Post-translational stabilization of thiopurine S-methyltransferase by S-adenosyl-L-methionine reveals regulation of TPMT*1 and *3C allozymes.

Thiopurine S-methyltransferase (TPMT; EC 2.1.1.67) plays a pivotal role in thiopurine treatment outcomes. However, little has been known about its intracellular regulation. Here, we describe the effect of fluctuations in physiological levels of S-adenosyl-L-methionine (SAM) and related metabolites on TPMT activity levels in cell lines and erythrocytes from healthy donors. We determined higher TPMT activity in wild-type TPMT*1/*1 individuals with high SAM concentrations (n=96) compared to the low SAM level group (n=19; P<0.001). These findings confirm the results of our in vitro studies, which demonstrated that the restriction of L-methionine (Met) in cell growth media reversibly decreased TPMT activity and protein levels. Selective inhibition of distinct components of Met metabolism was used to demonstrate that SAM is implicitly responsible for direct post-translational TPMT stabilization. The greatest effect of SAM-mediated TPMT stabilization was observed in the case of wild-type TPMT*1 and variant *3C allozymes. In addition to TPMT genotyping, SAM may serve as an important biochemical marker in individualization of thiopurine therapy.

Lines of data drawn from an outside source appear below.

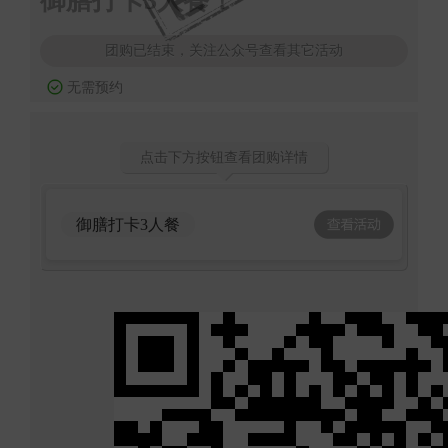
御膳打卡3人餐！
团购已结束，关注公众号查看其它活动
无需预约
点击下方按钮查看团购详情
御膳打卡3人餐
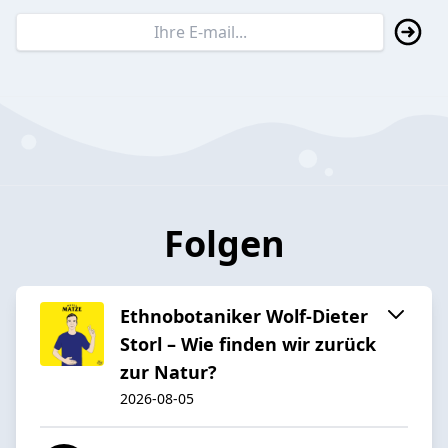
Folgen
Ethnobotaniker Wolf-Dieter
Storl – Wie finden wir zurück
zur Natur?
2026-08-05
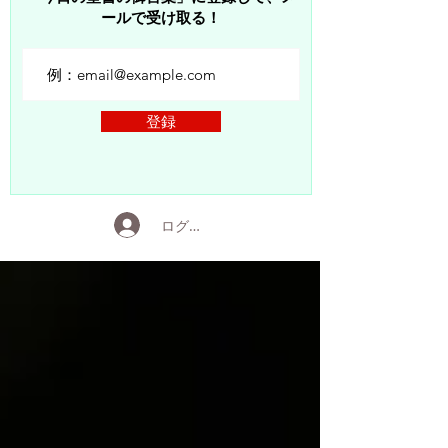
ールで受け取る！
登録
ログイン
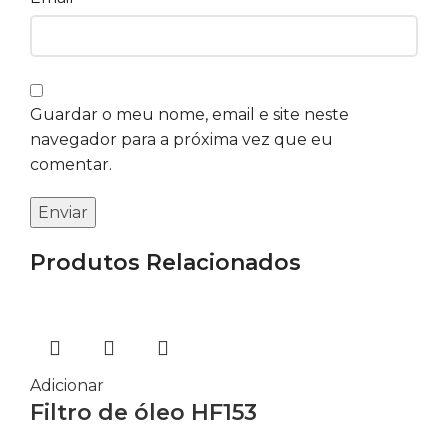
Guardar o meu nome, email e site neste
navegador para a próxima vez que eu
comentar.
Produtos Relacionados
Adicionar
Filtro de óleo HF153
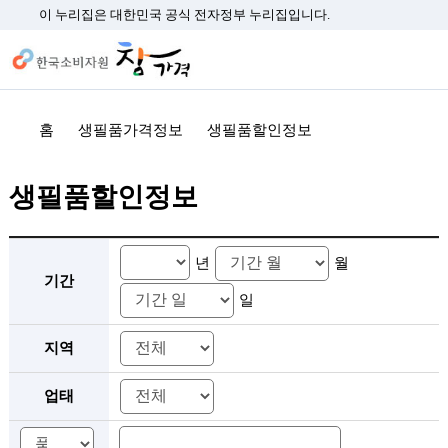
이 누리집은 대한민국 공식 전자정부 누리집입니다.
홈
생필품가격정보
생필품할인정보
생필품할인정보
생필품 검색 조건 선택 - 기간, 지역, 업태, 품목/상품
연도 선택
월 선택
일 선택
년
월
기간
일
지역 선택
지역
업태 선택
업태
품목명 입력
상품명 입력
품목&상품명 선택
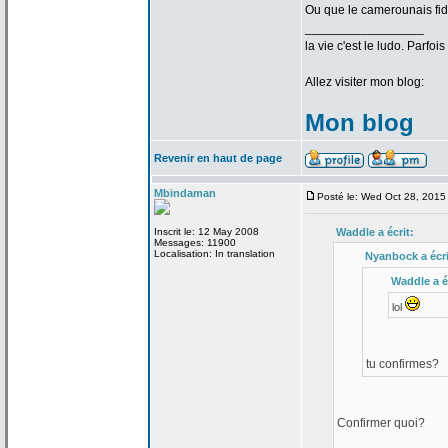
Ou que le camerounais fid
_________________
la
vie c'est le ludo. Parfoi
Allez visiter mon blog:
Mon blog
Revenir en haut de page
Mbindaman
Posté le: Wed Oct 28, 2015
Inscrit le: 12 May 2008
Waddle a
écrit:
Messages: 11900
Localisation: In translation
Nyanbock a
écri
Waddle a
é
lol
tu confirmes?
Confirmer quoi?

S-adenosylmethionine regulates thiopurine methyltransferase activity and decreases 6-mercaptopurine cytotoxicity in MOLT lymphoblasts.

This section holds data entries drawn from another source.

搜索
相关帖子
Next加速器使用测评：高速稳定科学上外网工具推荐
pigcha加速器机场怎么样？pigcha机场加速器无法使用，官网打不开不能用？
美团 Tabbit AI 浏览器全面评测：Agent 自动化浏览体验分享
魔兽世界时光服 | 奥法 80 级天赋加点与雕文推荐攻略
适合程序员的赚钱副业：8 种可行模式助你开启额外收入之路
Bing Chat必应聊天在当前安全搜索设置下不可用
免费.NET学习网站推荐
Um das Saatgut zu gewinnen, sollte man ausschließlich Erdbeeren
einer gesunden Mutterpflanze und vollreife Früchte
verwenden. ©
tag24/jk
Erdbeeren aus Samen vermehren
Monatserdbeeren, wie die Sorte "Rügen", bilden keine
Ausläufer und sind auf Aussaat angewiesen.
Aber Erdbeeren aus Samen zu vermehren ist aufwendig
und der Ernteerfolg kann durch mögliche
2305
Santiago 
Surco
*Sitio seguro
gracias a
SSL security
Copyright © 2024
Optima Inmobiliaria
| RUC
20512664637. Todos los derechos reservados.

Six-mercaptopurine (6-MP) is a pro-drug widely used in treatment of various diseases, including acute lymphoblastic leukaemia (ALL). Side-effects of thiopurine therapy have been correlated with thiopurine methyltransferase (TPMT) activity. We propose a novel TPMT-mediated mechanism of S-adenosylmethionine (SAM)-specific effects on 6-mercaptopurine (6-MP) induced cytotoxicity in a model cell line for acute lymphoblastic leukemia (MOLT). Our results show that exogenous SAM (10-50microM) rescues cells from the toxic effects of 6-MP (5microM) by delaying the onset of apoptosis. We prove that the extent of methylthioinosine monophosphate (MeTIMP) induced inhibition of de novo purine synthesis (DNPS) determines the concentrations of intracellular ATP, and consequently SAM, which acts as a positive modulator of TPMT activity. This leads to a greater conversion of 6-MP to inactive 6-methylmercaptopurine, and thus lower availability of thioinosine monophosphate for the biotransformation to cytotoxic thioguanine nucleotides (TGNs) and MeTIMP. We further show that the addition of exogenous SAM to 6-MP treated cells maintains intracellular SAM levels, TPMT activity and protein levels, all of which are diminished in cells incubated with 6-MP. Since TPMT mRNA levels remained unaltered, the effect of SAM appears to be restricted to protein stabilisation rather than an increase of TPMT expression. We thus propose that SAM reverses the extent of 6-MP cytotoxicity, by acting as a TPMT-stabilizing factor. This study provides new insights into the pharmacogenetics of thiopurine drugs. Identification of SAM as critical modulator of TPMT activity and consequently thiopurine toxicity may set novel grounds for the rationalization of thiopurine therapy.